INSTRUCCIONES DE TAREA: Indica si cada afirmación concuerda con la homilía: (a) la homilía se pronunció en el Colegio Dolores Sopeña; (b) la tarea de catequista proviene de la propia voluntad; (c) los tiempos actuales se describen como sencillos y sin desafíos. Responde sí o no a cada una y cita textualmente las palabras de la homilía que lo deciden.
··· DOCUMENTO ···
Viernes, 04 de septiembre de 2009

Homilía de monseñor Rubén Oscar Frassia, obispo de Avellaneda-Lanús en la Jornada de Catequistas en el Colegio Dolores Sopeña. (AICA)
(23 de agosto de 2009)

JORNADA DE CATEQUISTAS 

Queridos sacerdotes;
Queridos catequistas:

Hoy es un día especial para nuestra Iglesia diocesana, donde reflexionamos acerca de lo que son los catequistas, con esta tarea hermosa que cada uno de ustedes tiene al poder transmitir la doctrina, la enseñanza, la experiencia del Señor y de la Iglesia. Agradezco toda la tarea que realizan y quiero animarlos, con todo lo que significa el desgaste, el cansancio que uno puede pasar cuando es un verdadero catequista.

Estos tiempos que vivimos, que son bastante complicados y con tantos desafíos, nos llevan a darnos cuenta que en la Iglesia hemos recibido una misión: ser catequista, enseñar al Señor, es una tarea que no proviene de nuestra propia voluntad, sino que fundamentalmente es un don de Dios. El nos permite entrar un poco más en su misterio, poder comunicarlo y transmitirlo a los demás.
··· MATERIAL DE CONSULTA ···
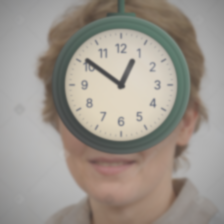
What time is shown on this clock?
12:51
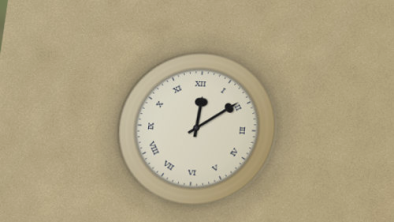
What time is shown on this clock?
···
LA RESPUESTA:
(a) Sí: "en la Jornada de Catequistas en el Colegio Dolores Sopeña".
(b) No: "es una tarea que no proviene de nuestra propia voluntad, sino que fundamentalmente es un don de Dios".
(c) No: "Estos tiempos que vivimos, que son bastante complicados y con tantos desafíos".